• Written task A
According to the blog post about a sixteenth birthday, which document did the DMV website list as a must-have?
• Written task B
Translate this sentence from the blog post about a sixteenth birthday into Spanish: "Sydney had been practicing up by taking the DMV’s online quizzes."

• Source text
::::::::::

Monday, February 13, 2012

A Slightly Sour Sweet Sixteen


As birthdays go, sixteen is a much-anticipated milestone.  Don’t get me wrong, being able to legally buy scratch-offs at age eighteen is a thrill but nothing trumps being handed the keys to the kingdom.  My daughter Sydney recently turned sixteen and, as usual, we pulled out all the stops to celebrate.  She began her special day with a batch of buttered birthday toast.  I meticulously planned her mid-day meal of a Lunchable and mini grape soda pop.  To prevent the debacle that inevitably accompanies any important outing of which I participate, her father picked the birthday girl up immediately after school to take her to the Department of Motor Vehicles.  Sydney had been practicing up by taking the DMV’s online quizzes.  She was surprised to learn that under no circumstances is a driver to cross the double yellow line.  “What if your driveway is on the opposite side of the road?” she asked. 
As father and daughter left, I suddenly had a premonition as I remembered my last trip of this kind to the DMV.  I quickly scanned their helpful and informative website to discover that the social security card is a must-have document.  “You just realized this,” older daughter, Savannah asked incredulously, “we went through this less than two years ago.”  She is still holding a grudge from how I screwed up her own attainment of a driver’s license.  To the great annoyance of my husband, who thought I had my act together (c’mon folks, shouldn’t he know better by know?), I waylaid the trip to Warsaw with a carefully-worded cell phone call.  I then talked them through the search for the needed document.  I can’t explain how to play Crazy 8’s to eleven- year-olds so you can imagine how well that went.  I drove home to make the search myself and naturally found it in the last possible place.

::::::::::

• Data listing
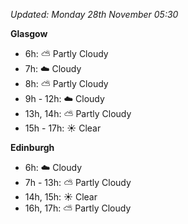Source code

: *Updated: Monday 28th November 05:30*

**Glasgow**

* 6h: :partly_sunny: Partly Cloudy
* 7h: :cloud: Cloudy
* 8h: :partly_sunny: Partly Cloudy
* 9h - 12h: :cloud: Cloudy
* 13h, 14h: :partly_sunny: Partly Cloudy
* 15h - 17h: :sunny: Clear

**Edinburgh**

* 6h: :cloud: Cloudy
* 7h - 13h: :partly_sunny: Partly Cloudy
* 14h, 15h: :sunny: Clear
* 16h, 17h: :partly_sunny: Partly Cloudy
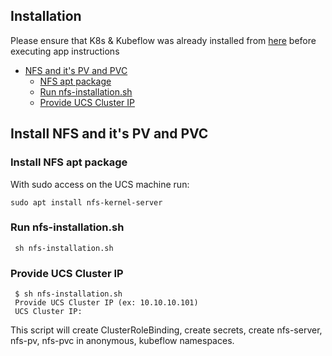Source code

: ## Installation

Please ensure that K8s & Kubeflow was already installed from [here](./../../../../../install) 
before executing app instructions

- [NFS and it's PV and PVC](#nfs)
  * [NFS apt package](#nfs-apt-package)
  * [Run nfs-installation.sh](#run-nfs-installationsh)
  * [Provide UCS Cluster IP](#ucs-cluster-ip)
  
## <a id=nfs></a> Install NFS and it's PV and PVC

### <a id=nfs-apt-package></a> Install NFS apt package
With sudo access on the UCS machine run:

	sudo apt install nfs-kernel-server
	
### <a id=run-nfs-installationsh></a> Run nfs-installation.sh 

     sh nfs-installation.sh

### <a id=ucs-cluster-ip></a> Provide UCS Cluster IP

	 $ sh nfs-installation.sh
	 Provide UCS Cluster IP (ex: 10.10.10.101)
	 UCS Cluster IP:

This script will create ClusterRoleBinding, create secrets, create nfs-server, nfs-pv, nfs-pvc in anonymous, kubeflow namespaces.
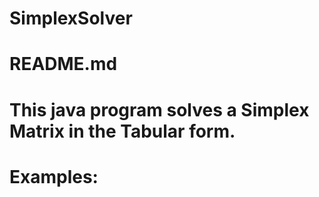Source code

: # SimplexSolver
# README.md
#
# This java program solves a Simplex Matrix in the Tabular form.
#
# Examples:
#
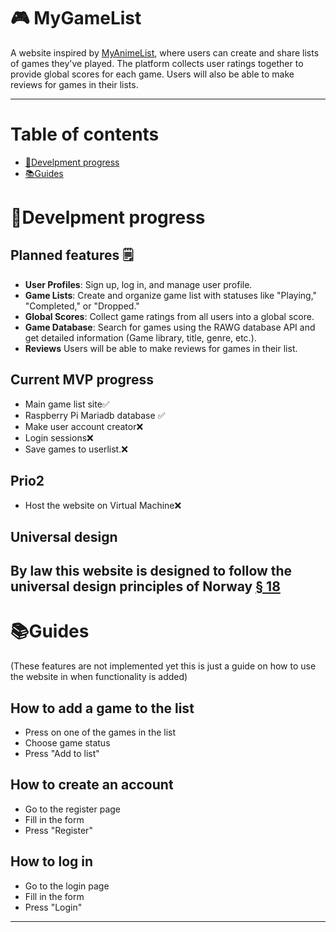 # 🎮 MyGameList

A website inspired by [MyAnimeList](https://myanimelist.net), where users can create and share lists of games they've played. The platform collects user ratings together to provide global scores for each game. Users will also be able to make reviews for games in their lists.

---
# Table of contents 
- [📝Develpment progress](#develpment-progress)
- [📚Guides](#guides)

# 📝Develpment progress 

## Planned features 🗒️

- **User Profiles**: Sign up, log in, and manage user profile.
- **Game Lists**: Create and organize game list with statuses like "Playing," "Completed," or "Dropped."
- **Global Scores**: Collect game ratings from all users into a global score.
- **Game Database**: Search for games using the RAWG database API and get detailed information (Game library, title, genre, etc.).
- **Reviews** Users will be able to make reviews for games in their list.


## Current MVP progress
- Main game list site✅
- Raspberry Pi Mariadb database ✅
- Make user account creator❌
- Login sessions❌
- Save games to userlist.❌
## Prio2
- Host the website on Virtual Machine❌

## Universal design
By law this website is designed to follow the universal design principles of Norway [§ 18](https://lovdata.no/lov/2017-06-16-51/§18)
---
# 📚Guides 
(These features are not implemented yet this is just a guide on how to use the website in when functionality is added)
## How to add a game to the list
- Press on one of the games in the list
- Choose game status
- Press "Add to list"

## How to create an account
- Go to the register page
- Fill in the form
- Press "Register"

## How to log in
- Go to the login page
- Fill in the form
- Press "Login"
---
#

::::::::::

• Task result A
The social security card.

• Task result B
Sydney había estado practicando con los cuestionarios en línea del DMV.